Bereft of a genuine female Doctor, Verity Lambert is- was, the programme’s elder stateswoman. In a way she never truly left the series; for like the Doctors who followed Hartnell and reprised their roles in various guises, her connection with Doctor Who was concreted by fandom, fan press and fan conventions and media. But fandom, as we all know, carries its own memory, some of it false and some of it selective. While we can issue forth the Received Knowledge of identities like Verity Lambert solemnly and with a little authority, it doesn’t get us any closer to who she was before and after the series, how it influenced her, and the true legacy she leaves behind. Make the time and read some of those obituaries outside of the DW blogs and websites and rediscover a remarkable woman who not only produced the first ever Doctor Who with no series bible, heritage or fan audience, but also ventured into sitcoms, crime thrillers, whodunnits, soap opera and film. Who also resurrected Quatermass and launched the careers of Lynda la Plante and Sam Neill, and who for her sins, gave the world Eldorado.

The Times and The Guardian give great kudos to Lambert’s contribution to television especially without dwelling on the Who hagiography, but for a change of pace Janet Street Porter’s personal memories of Lambert as printed in The Independent offer something quite diferent and quite worthwhile. Who knew the series’ original guardian angel to be so prickly and obstinate? A testament to her early success, one can imagine – and more than likely, to the Doctor’s also.

The passing of Who biographer Peter Haining may have been felt more keenly several years ago while his works were still very much in circulation. As it is one would be hard-pressed to imagine the likes of The Key to Time or The Time-Traveller’s Guide on bookshop shelves now amid the multiple garish ‘official’ series guides. It’s true that even in the early works Haining’s books appeared alongside those by Jeremy Bentham, Howe Stammers and Walker, and of course John Nathan Turner; but to a good number of fans of a certain age, Haining was the big name, and his books were the gateway into fandom – especially for those not readily able to engage with other fans. My first and only Haining book is 25 Glorious Years which I saw advertised, saved up for and ordered from an Oamaru bookshop, and pored over intently during the series’ silver jubilee year, comparing what little I’d seen of Colin Baker to the photos inside, and wondering what the new Doctor, Sylvester McCoy would be like. As other creative fans have doubtless done I studied the artwork within and attempted to equal Colin Howard’s still masterful pointillistic portraits, and whole fanzines could be filled with the hand copied images of rare or destroyed episodes from an age when there was no Internet, no Wikipedia, no Image Archive to draw from.
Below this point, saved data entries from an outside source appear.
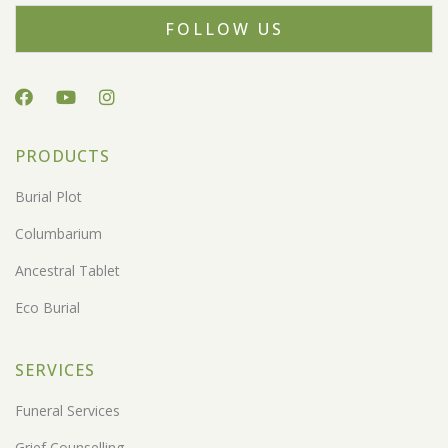
FOLLOW US
PRODUCTS
Burial Plot
Columbarium
Ancestral Tablet
Eco Burial
SERVICES
Funeral Services
Grief Counselling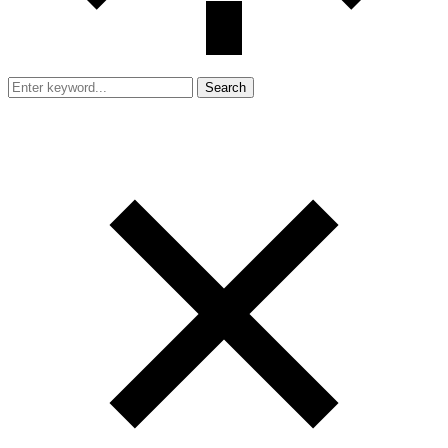
Search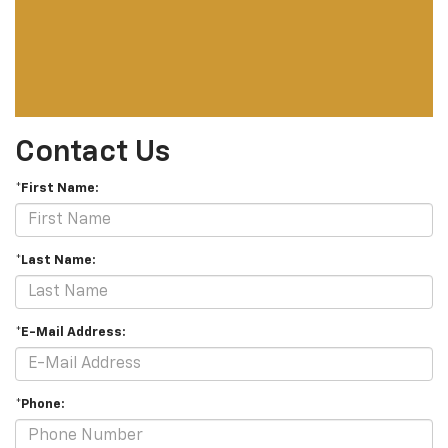
Contact Us
*First Name:
*Last Name:
*E-Mail Address:
*Phone: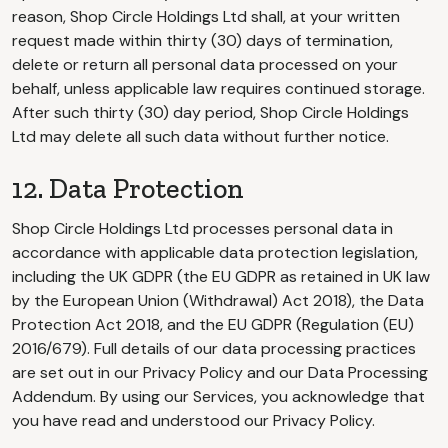
reason, Shop Circle Holdings Ltd shall, at your written
request made within thirty (30) days of termination,
delete or return all personal data processed on your
behalf, unless applicable law requires continued storage.
After such thirty (30) day period, Shop Circle Holdings
Ltd may delete all such data without further notice.
12. Data Protection
Shop Circle Holdings Ltd processes personal data in
accordance with applicable data protection legislation,
including the UK GDPR (the EU GDPR as retained in UK law
by the European Union (Withdrawal) Act 2018), the Data
Protection Act 2018, and the EU GDPR (Regulation (EU)
2016/679). Full details of our data processing practices
are set out in our Privacy Policy and our Data Processing
Addendum. By using our Services, you acknowledge that
you have read and understood our Privacy Policy.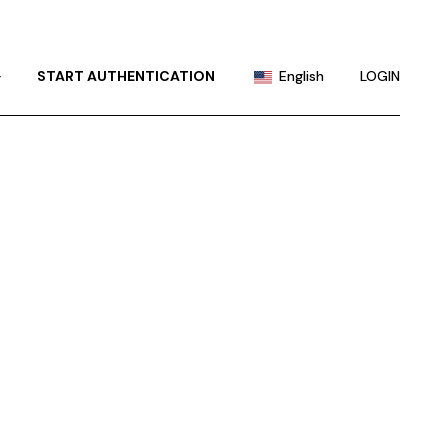
Portuguese
Chinese (China)
+
START AUTHENTICATION
English
LOGIN
Chinese (Taiwan)
French
Portuguese
German
Chinese (China)
Hindi
Chinese (Taiwan)
Japanese
French
Korean
German
Russian
Hindi
Spanish
Japanese
Korean
Russian
Spanish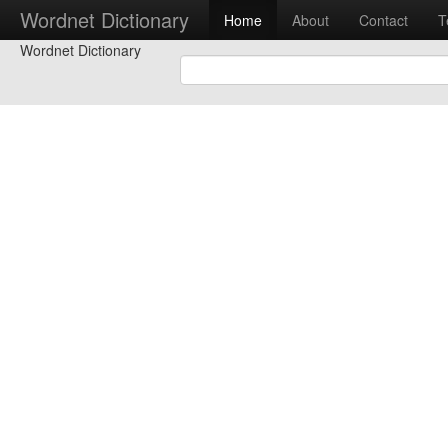
Wordnet Dictionary
Home
About
Contact
T
Wordnet Dictionary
Haining’s works became decreasingly influential and necessary as new names entered the arena, but those books were the groundwork for what followed, and beyond Who his cult and telefantasy influence was felt in similar regular guides to the canons of Sherlock Holmes, James Bond and Dracula, and a reliable run of classic ghost stories. As regular and reliable as the typeface titles on those volumes, Peter Haining was fandom’s collator before fandom took over the job and improved on the format, and his presence in the pages of a plethora of fanzines – New Zealand ones included, is a truth seldom acknowledged.